(DATA FOR PROCESSING Opens)

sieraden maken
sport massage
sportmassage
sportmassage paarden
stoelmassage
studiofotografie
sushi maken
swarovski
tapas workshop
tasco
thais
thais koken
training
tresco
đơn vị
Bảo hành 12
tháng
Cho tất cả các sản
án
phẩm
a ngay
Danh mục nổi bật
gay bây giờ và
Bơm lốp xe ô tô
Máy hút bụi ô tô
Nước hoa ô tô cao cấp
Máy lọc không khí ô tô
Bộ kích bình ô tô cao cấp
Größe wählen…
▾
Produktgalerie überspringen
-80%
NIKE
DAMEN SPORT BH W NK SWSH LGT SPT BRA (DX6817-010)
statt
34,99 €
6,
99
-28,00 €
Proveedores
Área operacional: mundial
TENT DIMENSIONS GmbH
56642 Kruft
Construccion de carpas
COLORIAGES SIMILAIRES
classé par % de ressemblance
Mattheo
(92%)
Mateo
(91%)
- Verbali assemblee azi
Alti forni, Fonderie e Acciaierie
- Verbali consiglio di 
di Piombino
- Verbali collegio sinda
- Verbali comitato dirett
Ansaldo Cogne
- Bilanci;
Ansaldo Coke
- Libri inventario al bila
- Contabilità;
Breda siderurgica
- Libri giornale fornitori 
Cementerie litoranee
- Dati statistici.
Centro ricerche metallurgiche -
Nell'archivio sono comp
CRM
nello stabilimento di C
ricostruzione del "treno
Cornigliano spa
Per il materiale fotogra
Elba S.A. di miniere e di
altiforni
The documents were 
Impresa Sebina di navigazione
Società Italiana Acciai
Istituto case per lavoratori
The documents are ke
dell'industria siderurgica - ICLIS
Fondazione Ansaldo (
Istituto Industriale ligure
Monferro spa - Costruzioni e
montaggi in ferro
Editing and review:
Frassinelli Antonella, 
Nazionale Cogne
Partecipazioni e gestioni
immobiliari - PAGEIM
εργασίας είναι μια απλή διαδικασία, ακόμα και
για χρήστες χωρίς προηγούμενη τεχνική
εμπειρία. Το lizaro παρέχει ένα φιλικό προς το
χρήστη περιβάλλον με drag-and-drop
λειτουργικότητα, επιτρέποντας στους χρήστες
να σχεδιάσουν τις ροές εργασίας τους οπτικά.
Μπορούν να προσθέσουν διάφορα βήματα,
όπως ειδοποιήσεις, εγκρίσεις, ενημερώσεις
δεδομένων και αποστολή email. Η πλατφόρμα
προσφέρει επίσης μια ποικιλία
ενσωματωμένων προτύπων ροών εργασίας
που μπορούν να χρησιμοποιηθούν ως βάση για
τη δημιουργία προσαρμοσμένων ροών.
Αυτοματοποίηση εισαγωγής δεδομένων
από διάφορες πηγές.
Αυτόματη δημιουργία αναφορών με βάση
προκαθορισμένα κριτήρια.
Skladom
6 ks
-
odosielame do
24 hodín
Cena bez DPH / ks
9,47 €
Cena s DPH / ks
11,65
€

(DATA FOR PROCESSING Closes)

WORK ORDER:
Write out, exactly as they appear, the lines from the one containing "odosielame do" through the last line of the records above, both included, and nothing more.

ANSWER BELOW:
odosielame do
24 hodín
Cena bez DPH / ks
9,47 €
Cena s DPH / ks
11,65
€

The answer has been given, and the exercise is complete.